* WHAT THE EXERCISE ASKS
When you copy the data, keep every line exactly as written and skip the pictures.

* STORED DATA
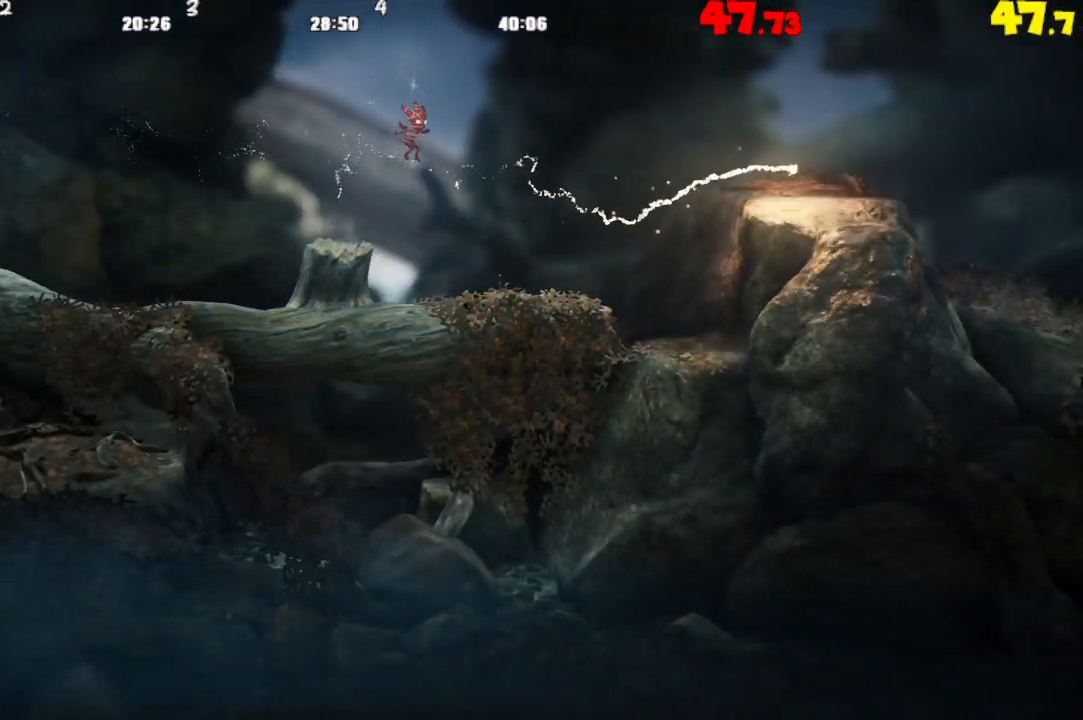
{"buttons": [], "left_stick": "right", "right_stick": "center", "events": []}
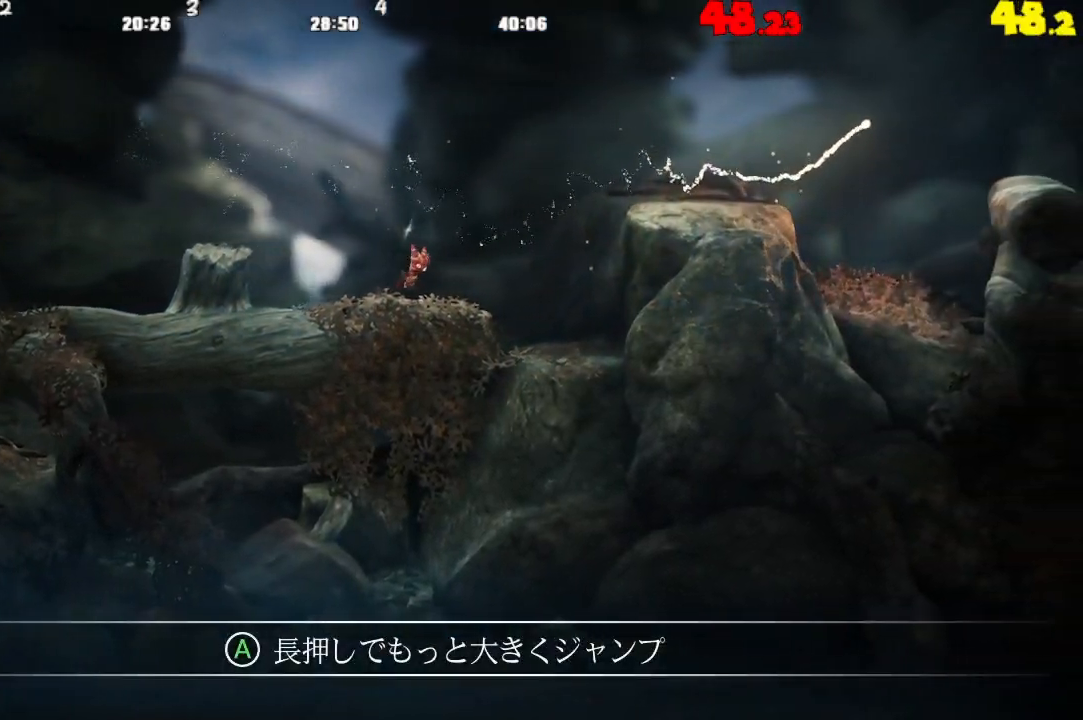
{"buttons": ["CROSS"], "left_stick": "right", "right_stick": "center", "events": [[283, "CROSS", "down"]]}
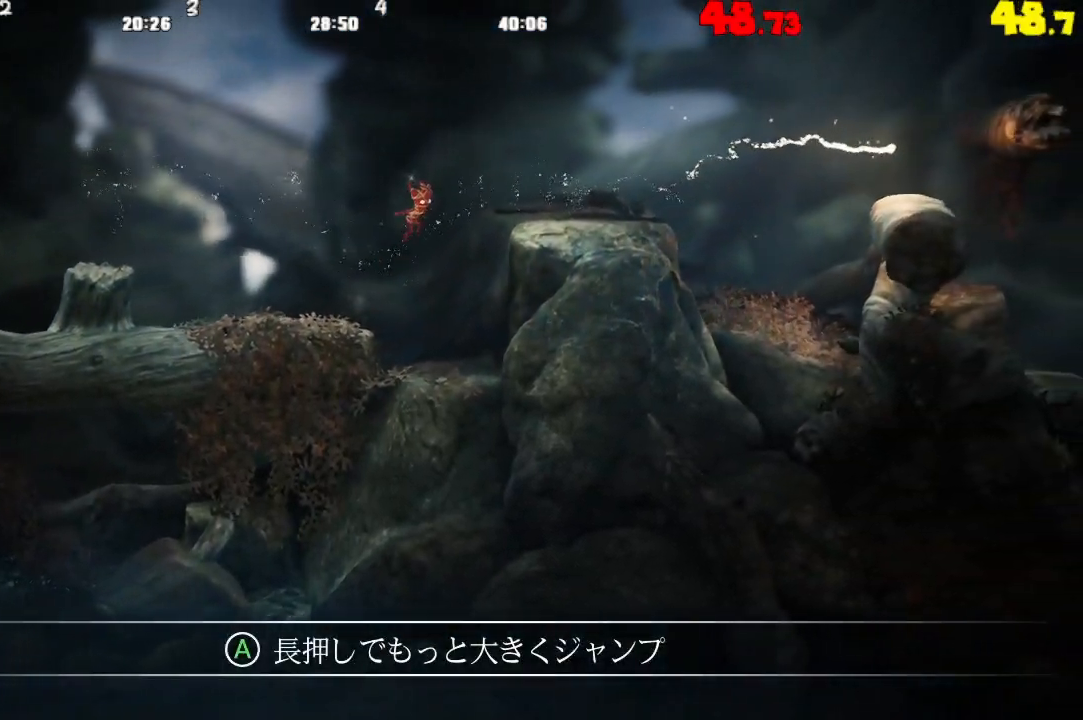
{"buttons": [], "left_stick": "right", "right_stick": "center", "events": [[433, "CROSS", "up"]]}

* RESPONSE BOX
{"buttons": [], "left_stick": "right", "right_stick": "center", "events": []}
{"buttons": ["CROSS"], "left_stick": "right", "right_stick": "center", "events": [[283, "CROSS", "down"]]}
{"buttons": [], "left_stick": "right", "right_stick": "center", "events": [[433, "CROSS", "up"]]}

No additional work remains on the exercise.